_PAGE:_
— BEGIN —
4.5 Difference between catch, change, and no-change trials

tbl_corr <- gather(tbl_corr, rate_type, rate, change_catch_rate:no_change_main_rate, factor_key=TRUE)

tbl_corr %>%
  group_by(rate_type) %>%
  get_summary_stats(rate, type = "mean_se")

## # A tibble: 4 x 5
##   rate_type            variable     n  mean    se
##   <fct>                <chr>    <dbl> <dbl> <dbl>
## 1 change_catch_rate    rate        36 0.684 0.048
## 2 no_change_catch_rate rate        36 0.671 0.044
## 3 change_main_rate     rate        36 0.541 0.04 
## 4 no_change_main_rate  rate        36 0.562 0.037

tbl_corr %>% 
  filter(rate_type == "change_catch_rate" | rate_type == "no_change_catch_rate") %>%
  with(t.test(rate~rate_type,paired=TRUE))

## 
##  Paired t-test
## 
## data:  rate by rate_type
## t = 0.19617, df = 35, p-value = 0.8456
## alternative hypothesis: true difference in means is not equal to 0
## 95 percent confidence interval:
##  -0.1226270  0.1488616
## sample estimates:
## mean of the differences 
##              0.01311728

tbl_corr %>% 
  filter(rate_type == "change_catch_rate" | rate_type == "change_main_rate") %>%
  with(t.test(rate~rate_type,paired=TRUE))

## 
##  Paired t-test
## 
## data:  rate by rate_type
## t = 3.3904, df = 35, p-value = 0.001743
## alternative hypothesis: true difference in means is not equal to 0
## 95 percent confidence interval:
##  0.0577010 0.2299326
## sample estimates:
## mean of the differences 
##               0.1438168

tbl_corr %>% 
  filter(rate_type == "change_catch_rate" | rate_type == "no_change_main_rate") %>%
  with(t.test(rate~rate_type,paired=TRUE))

## 
##  Paired t-test
## 
## data:  rate by rate_type
## t = 2.2321, df = 35, p-value = 0.03211
## alternative hypothesis: true difference in means is not equal to 0
## 95 percent confidence interval:
##  0.01108167 0.23381387
## sample estimates:
## mean of the differences 
##               0.1224478

tbl_corr %>% 
  filter(rate_type == "no_change_catch_rate" | rate_type == "change_main_rate") %>%
  with(t.test(rate~rate_type,paired=TRUE))
— END —
_INFORMATION GIVEN:_
— BEGIN —
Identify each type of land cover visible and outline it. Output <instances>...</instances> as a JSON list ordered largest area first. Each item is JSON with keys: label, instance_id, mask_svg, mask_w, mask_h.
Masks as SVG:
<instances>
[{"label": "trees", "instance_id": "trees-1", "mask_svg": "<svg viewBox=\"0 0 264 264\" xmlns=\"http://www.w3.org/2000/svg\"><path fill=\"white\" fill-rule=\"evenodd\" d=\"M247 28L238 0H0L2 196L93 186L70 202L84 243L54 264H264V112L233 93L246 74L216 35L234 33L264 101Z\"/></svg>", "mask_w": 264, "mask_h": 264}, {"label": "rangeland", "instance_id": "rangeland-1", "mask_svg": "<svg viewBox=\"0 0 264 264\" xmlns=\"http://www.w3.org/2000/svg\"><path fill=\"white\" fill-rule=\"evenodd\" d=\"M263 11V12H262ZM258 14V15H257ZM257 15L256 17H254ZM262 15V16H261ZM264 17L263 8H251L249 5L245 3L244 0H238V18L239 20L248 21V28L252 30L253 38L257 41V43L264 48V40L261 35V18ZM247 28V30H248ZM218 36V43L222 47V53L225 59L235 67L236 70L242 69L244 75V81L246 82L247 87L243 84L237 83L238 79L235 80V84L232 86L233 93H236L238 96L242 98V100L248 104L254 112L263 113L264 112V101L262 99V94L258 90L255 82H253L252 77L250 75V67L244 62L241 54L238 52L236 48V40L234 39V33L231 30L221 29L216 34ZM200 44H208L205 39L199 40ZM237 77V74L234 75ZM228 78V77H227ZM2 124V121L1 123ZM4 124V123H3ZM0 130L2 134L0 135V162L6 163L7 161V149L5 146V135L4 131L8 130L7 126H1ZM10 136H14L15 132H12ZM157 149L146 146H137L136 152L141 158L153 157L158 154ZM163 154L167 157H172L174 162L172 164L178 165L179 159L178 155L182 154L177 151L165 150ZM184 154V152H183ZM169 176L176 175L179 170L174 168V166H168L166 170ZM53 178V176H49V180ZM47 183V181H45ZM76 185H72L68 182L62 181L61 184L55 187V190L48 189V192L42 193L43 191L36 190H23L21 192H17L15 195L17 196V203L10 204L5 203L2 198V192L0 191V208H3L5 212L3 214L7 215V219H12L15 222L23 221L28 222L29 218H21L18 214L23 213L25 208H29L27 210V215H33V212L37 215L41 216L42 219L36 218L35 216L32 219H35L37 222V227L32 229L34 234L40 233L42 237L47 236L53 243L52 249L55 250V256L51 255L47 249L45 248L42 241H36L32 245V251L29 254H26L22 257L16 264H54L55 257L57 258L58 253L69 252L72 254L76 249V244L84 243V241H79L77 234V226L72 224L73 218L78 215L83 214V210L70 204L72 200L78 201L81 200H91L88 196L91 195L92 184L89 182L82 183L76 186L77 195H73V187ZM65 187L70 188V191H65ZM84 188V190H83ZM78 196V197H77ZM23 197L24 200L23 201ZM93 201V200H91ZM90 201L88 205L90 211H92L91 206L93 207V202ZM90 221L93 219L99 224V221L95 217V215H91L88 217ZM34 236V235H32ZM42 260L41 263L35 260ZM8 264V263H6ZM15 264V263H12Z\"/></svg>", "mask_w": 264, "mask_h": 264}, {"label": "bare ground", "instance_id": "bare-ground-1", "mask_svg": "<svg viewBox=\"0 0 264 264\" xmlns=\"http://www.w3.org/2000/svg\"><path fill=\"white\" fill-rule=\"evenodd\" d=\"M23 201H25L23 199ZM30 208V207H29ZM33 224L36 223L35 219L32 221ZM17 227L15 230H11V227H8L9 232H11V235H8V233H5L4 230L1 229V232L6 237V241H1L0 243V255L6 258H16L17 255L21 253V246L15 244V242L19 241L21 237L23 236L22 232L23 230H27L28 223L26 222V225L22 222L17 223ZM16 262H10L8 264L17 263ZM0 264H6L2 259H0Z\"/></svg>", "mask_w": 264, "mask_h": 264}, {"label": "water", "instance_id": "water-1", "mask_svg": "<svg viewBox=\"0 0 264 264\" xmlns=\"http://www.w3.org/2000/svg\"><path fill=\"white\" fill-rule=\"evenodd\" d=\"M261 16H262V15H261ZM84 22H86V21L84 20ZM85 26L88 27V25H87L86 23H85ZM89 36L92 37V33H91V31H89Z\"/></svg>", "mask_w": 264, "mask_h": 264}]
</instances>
— END —
_REQUEST:_ In the trial-rate analysis, what p-value does the paired t-test comparing change_catch_rate with change_main_rate report? The records bear no relation to the trial-rate analysis.

_OUTPUT BELOW:_ 0.001743